What the Coalition is doing right now with respect to Labor’s National Broadband Network project is the equivalent of laying a water cable from a reservoir to a local neighbourhood well. Sure, that’s useful. But there will always be those who want to finish the rollout and bring pipes all the way to their house. Humanity, as a species, always desires progress. When Australia has an all-fibre national broadband network, much of that desire in the in the telco sector will dampen down. But until it does, people will always be looking for ways to complete the rollout, compete with it or even shut it down entirely. The same way they were when other fundamental infrastructure was still being built.
Many of us in Australia’s technology sector no longer refer to the Coalition’s broadband project as the “NBN”, because it’s not a uniform national network and it doesn’t represent the long-term future of Australian telecommunications. I would encourage Hilmer and other commentators to remember, when it comes to this project specifically, that it’s not just regulatory and economic factors which inherently influence the nature of competitive markets.
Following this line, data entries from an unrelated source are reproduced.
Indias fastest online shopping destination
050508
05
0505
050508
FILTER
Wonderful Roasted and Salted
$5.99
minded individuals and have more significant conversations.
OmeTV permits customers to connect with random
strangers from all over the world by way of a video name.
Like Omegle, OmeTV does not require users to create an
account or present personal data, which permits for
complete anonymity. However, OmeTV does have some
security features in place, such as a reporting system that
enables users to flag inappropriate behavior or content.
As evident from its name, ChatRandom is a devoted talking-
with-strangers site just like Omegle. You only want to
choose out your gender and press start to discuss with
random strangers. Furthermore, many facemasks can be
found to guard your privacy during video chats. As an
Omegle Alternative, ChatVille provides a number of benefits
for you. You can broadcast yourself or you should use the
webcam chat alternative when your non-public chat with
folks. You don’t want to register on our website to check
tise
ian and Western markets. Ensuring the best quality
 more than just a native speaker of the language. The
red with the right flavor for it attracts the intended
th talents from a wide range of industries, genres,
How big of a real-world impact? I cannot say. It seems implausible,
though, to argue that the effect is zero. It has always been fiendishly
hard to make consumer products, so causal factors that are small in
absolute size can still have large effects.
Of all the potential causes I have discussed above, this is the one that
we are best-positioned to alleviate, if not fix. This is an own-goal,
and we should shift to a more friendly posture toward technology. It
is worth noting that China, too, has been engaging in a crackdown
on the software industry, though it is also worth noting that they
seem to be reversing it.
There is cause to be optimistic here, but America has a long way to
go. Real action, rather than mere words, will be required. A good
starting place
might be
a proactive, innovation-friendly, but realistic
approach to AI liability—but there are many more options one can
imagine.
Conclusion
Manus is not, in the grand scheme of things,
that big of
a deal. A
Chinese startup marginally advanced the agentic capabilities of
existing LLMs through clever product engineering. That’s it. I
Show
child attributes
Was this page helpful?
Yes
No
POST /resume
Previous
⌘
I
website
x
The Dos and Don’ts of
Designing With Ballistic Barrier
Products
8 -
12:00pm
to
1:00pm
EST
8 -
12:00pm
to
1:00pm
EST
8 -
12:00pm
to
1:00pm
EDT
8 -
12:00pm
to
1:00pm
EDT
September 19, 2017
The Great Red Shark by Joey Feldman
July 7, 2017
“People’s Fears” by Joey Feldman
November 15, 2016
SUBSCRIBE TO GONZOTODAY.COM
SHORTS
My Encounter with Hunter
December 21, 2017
Technological development does as well.
In his article, Hilmer does acknowledge technological change as this kind of force, speculating that new technologies will emerge and challenge platforms such as the NBN. But what he and other commentators often don’t recognise is that optic fibre has been the ultimate telecommunications platform for the past forty years; and that no technology exists which appears likely to supercede it. Eventually, over the next several decades, optic fibre will inevitably be deployed everywhere around Australia and will become a natural monopoly similar to that found in other industries. All we’re debating right now is the specific, nitty gritty details of how that inexorable outcome will occur.